(Beginning of Information provided)

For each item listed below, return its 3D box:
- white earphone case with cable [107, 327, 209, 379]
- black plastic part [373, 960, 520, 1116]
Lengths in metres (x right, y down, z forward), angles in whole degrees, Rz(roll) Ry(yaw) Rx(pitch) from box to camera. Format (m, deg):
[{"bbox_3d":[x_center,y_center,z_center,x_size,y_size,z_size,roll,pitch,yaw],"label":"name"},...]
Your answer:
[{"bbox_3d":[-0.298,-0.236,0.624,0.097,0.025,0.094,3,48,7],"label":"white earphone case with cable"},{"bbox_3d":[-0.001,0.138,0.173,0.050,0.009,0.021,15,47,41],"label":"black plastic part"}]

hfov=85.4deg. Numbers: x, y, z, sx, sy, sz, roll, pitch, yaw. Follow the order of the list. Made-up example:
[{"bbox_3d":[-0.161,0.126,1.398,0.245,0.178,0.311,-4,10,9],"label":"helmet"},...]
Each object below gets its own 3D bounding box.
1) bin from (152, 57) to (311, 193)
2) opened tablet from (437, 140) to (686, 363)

(End of Information provided)
(Beginning of Information provided)

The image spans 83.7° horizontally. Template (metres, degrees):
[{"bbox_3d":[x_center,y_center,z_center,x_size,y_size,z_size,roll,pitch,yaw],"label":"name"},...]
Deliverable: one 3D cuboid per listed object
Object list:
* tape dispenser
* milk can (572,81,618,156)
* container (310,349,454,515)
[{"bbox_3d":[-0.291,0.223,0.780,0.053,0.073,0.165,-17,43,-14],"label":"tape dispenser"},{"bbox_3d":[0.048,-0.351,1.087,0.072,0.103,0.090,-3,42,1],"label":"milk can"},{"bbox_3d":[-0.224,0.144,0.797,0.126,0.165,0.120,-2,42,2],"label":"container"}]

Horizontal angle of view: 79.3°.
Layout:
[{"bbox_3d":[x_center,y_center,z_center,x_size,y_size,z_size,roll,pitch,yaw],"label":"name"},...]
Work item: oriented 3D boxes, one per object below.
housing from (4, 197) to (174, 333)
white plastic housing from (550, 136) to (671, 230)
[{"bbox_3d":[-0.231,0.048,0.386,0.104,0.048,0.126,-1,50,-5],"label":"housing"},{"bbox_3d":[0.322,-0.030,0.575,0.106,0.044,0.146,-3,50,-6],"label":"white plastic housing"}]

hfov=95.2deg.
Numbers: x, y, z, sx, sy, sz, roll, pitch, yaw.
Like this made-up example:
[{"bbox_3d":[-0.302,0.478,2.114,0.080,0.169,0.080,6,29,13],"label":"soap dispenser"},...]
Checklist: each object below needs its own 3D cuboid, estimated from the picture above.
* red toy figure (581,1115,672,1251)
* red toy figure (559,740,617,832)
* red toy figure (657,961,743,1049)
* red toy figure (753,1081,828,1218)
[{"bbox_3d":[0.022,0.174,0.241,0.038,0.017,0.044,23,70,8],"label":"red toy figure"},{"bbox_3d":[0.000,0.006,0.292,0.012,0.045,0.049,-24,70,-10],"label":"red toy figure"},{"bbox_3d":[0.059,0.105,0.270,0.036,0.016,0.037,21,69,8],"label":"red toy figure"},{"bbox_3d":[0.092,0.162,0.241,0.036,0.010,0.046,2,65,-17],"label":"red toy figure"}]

(End of Information provided)

__What to produce__. Within the entries above, report how many lines include "hfov", and keep the answer to the number.

__Written solution__. 2